Texto proporcionado ->
+ + + + + + +

Cada día me aferro más a la convicción de que hay que tener el máximo cuidado con el uso que se les da a las palabras, por la sencilla razón de que las palabras tienen poder. El poder de crear y el poder de destruir.
Hace unos años, leyendo un texto de sociología del trabajo, sufrí el impacto de una nueva categoría que me hirió. Hasta entonces había visto las estadísticas que se movían entre los empleados, los desempleados y los subempleados; en ese escrito aparecía un nuevo término, una nueva categoría: la de los “inempleables”.
Al margen de lo que el nuevo término pretendía significar -se refería a los que habían quedado tan rezagados por los avances de la educación y las nuevas tecnologías que no hallarían cómo encontrar trabajo-, el término en sí mismo me parecía tan hiriente como la dolorosa realidad de estos irredentos de la Tierra.
No era que yo no creyera que existieran. Claro que yo sabía y sé que existen. Lo que me pareció fue que bautizarlos de esa manera, más que llamar la atención sobre su tragedia, podría equivaler a condenarlos a una identidad sin esperanzas, a una condición que desfigurara su dignidad.
Años después, llegó el aguacero verbal de los “ninis”. Una palabra que comenzó por significar a los jóvenes que “ni estudian ni trabajan” y que hoy ha multiplicado exponencialmente sus significados sociológicos para cobrar protagonismos en los ámbitos de la cultura y de la política.

+ + + + + + +

Los datos ->

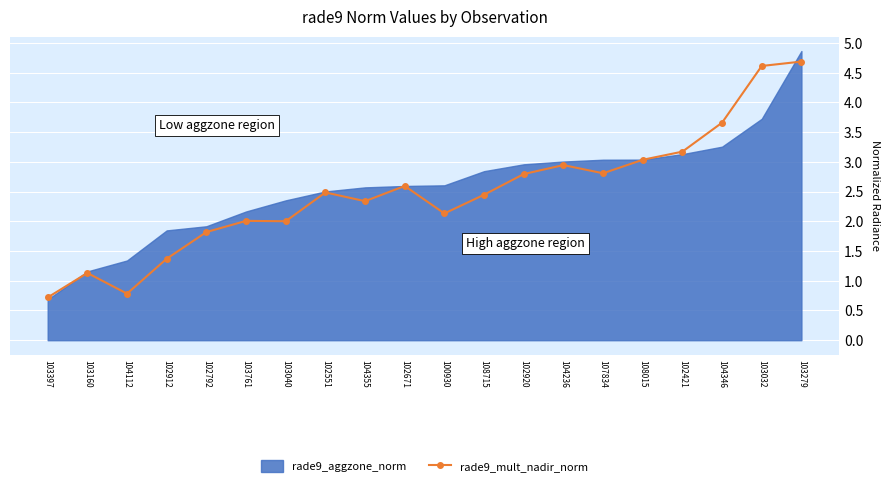

Reading right to left, what are all the values shown in this chart?

103279=4.7	103032=4.6	104346=3.7	102421=3.2	108015=3.0	107834=2.8	104236=2.9	102920=2.8	108715=2.4	100930=2.1	102671=2.6	104355=2.3	102551=2.5	103040=2.0	103761=2.0	102792=1.8	102912=1.4	104112=0.8	103160=1.1	103397=0.7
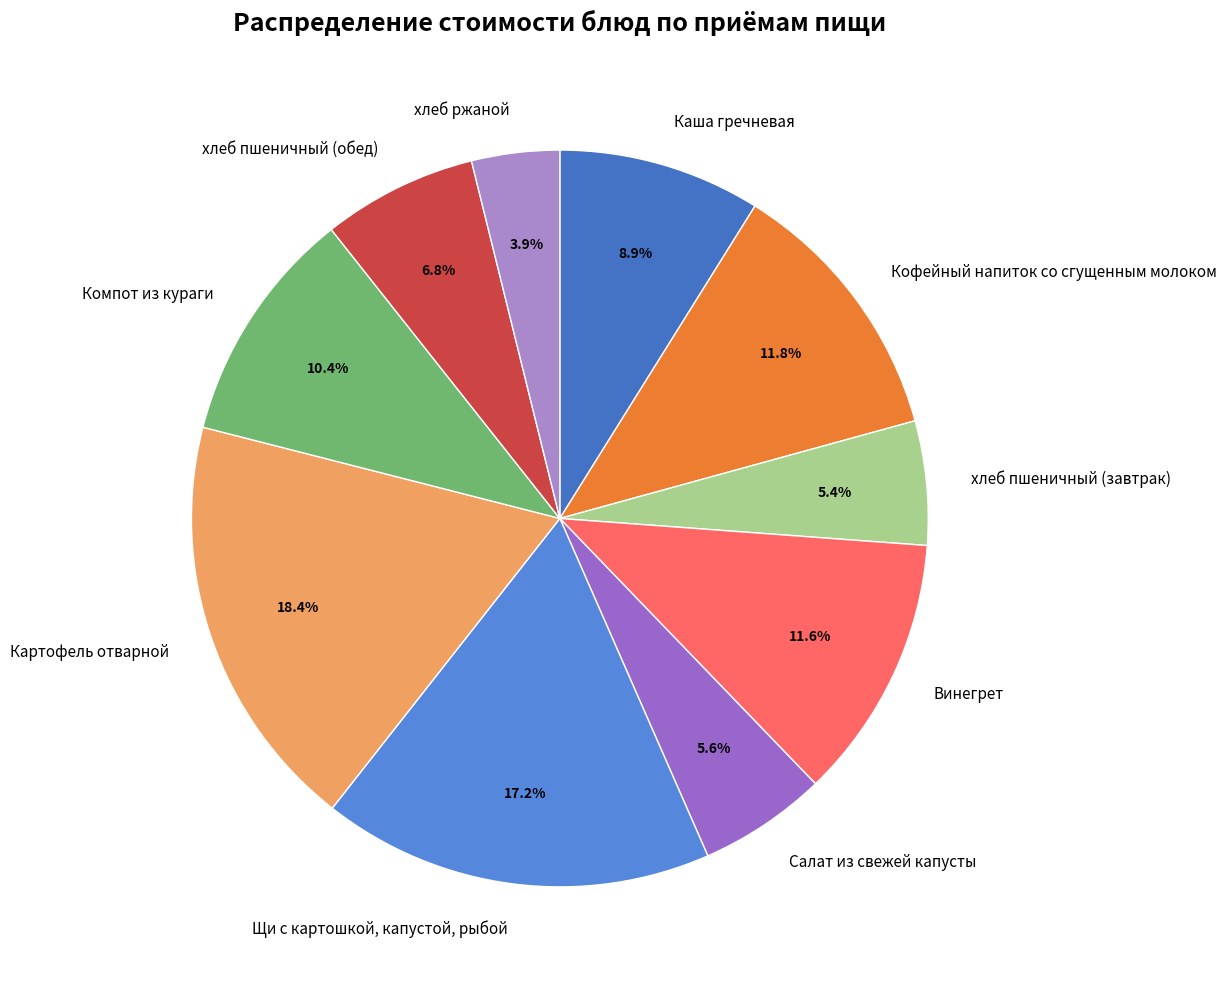

Between Салат из свежей капусты and Винегрет, which is larger?

Винегрет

+ + + + + + +

Tareas pendientes ->
**1.** ¿Puedes citar del texto sobre el poder de las palabras el fragmento que va desde "Al margen de" hasta "de la Tierra."?
**2.** ¿Cómo resumirías en una sola oración, sin perder sus datos principales, el párrafo del texto sobre el poder de las palabras que empieza con "Años después, llegó el aguacero verbal"?
**3.** Según el texto sobre el poder de las palabras, ¿por qué le resultaba hiriente el término "inempleables" a quien escribe, aunque reconociera que esas personas existen? Responde en una a tres oraciones.

Soluciones en orden ->
**1.**
Al margen de lo que el nuevo término pretendía significar -se refería a los que habían quedado tan rezagados por los avances de la educación y las nuevas tecnologías que no hallarían cómo encontrar trabajo-, el término en sí mismo me parecía tan hiriente como la dolorosa realidad de estos irredentos de la Tierra.

**2.** Más tarde se difundió la palabra "ninis", que al principio designaba a los jóvenes que ni estudian ni trabajan y que hoy ha multiplicado sus significados sociológicos hasta ganar protagonismo en la cultura y la política.

**3.** Porque bautizar así a esas personas, más que llamar la atención sobre su tragedia, podía equivaler a condenarlas a una identidad sin esperanzas. También podía reducirlas a una condición que desfigurara su dignidad.